We also applied a bootstrapping technique52 to evaluate overfitting issue in our prediction model. We generated 200 bootstrap samples with replacement from the original development dataset. The sample size of each bootstrap sample was kept equal to the original dataset (n = 220,832). In each bootstrap model, we evaluated its individual optimism (the difference of the model performance between the bootstrap sample and the original dataset). The average optimism of the Harrell’s C statistics for all 200 bootstrap models due to variable selection and coefficient estimation was 0.0032, indicating there was no sign of overfitting.

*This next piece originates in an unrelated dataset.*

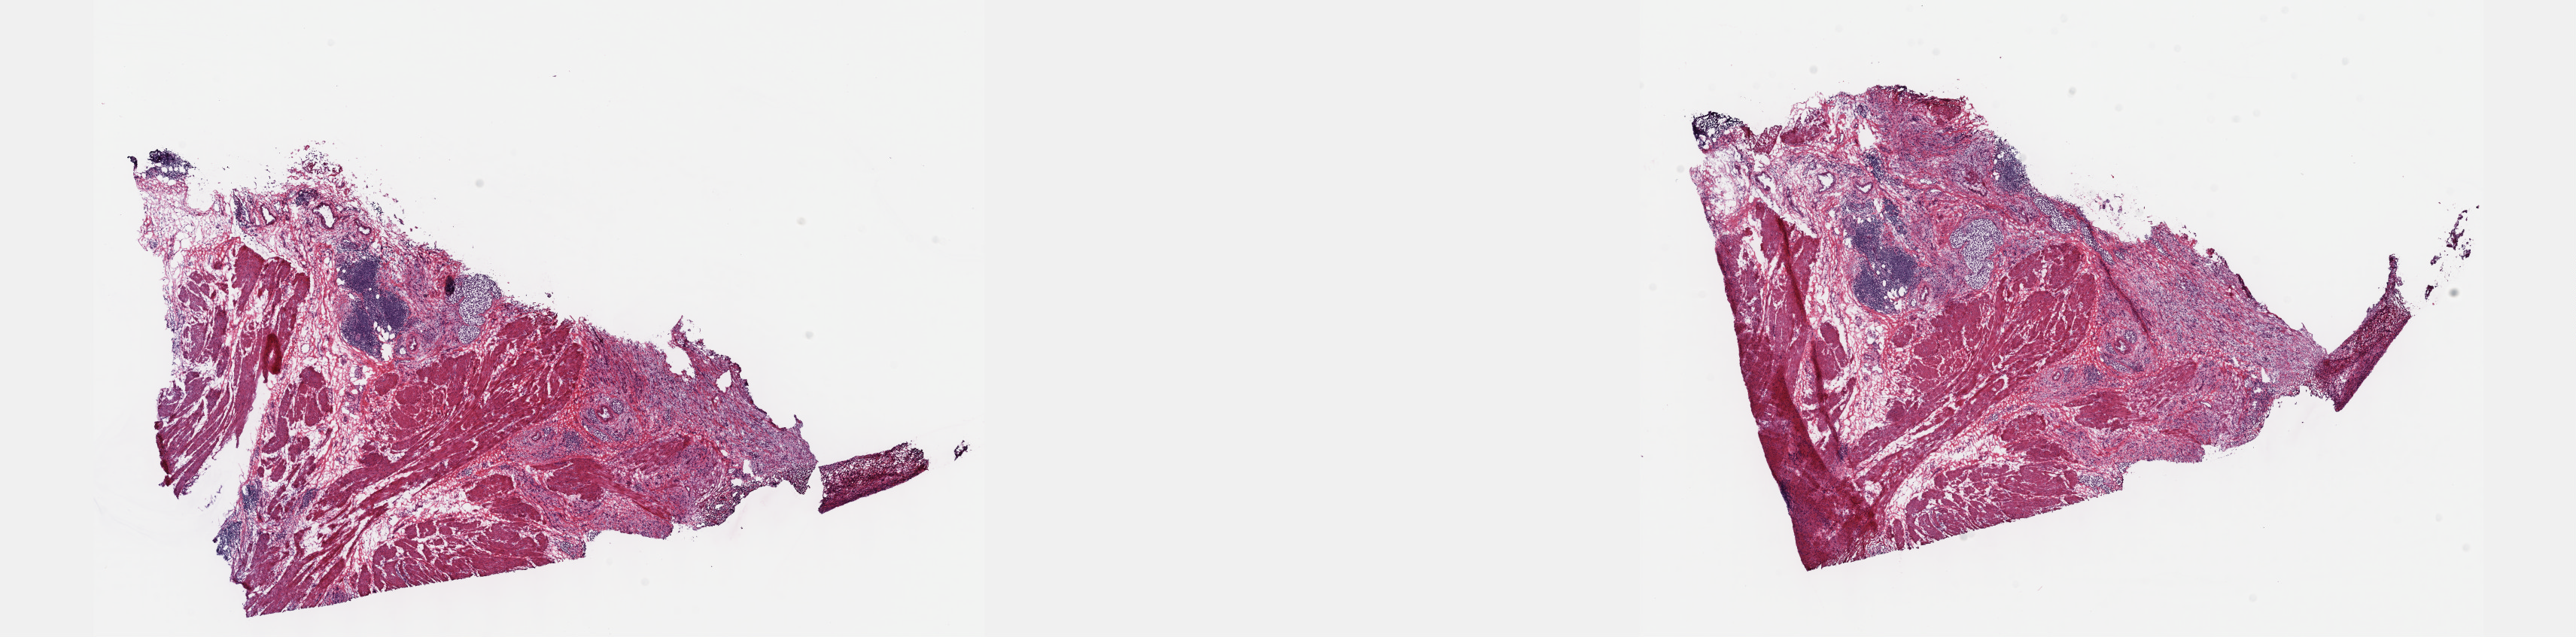
Digitized Hematoxylin and eosin (H&E) stained tissue section (whole slide), a low-resolution overview of the entire scanned area, about 27.7 x 6.8 mm, frozen section from the top of the tissue portion, bladder, primary tumour sample. Male, age 69 years at initial diagnosis. Slide review estimates, as recorded: tumour cells 60%, tumour nuclei 60%.
Pathologic diagnosis: Transitional cell carcinoma.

Multivariable Cox proportional hazards model was used to determine the independent effects of investigated covariates on all-cause mortality. The survival time of each subject was defined as the time from enrollment to death in all-causes or last follow-up. Relative risks were expressed as hazard ratio (HR) for the comparison between a specific category and the corresponding designated reference level of the investigated covariate. The proportional hazard assumption, the constant HR over time, was evaluated by comparing estimated log–log survival curves for all covariates. We also performed subgroup analyses for those with self-reported hypertension and hyperlipidemia to test robustness of our model. All analyses were performed by using SAS version 9.4 (SAS Institute, Cary, NC, USA) and R software (http://www.r-project.org/). These two-sided tests for all test statistics were regarded as statistical significance if p values ≤ 0.05. This study was approved by the institutional review board (IRB) of the National Health Research Institutes. Because the two de-identified databases used in this study were open to the public, the IRB agreed to waive informed consent from the scrambled study subjects. The authors performed the study in accordance with the Declaration of Helsinki.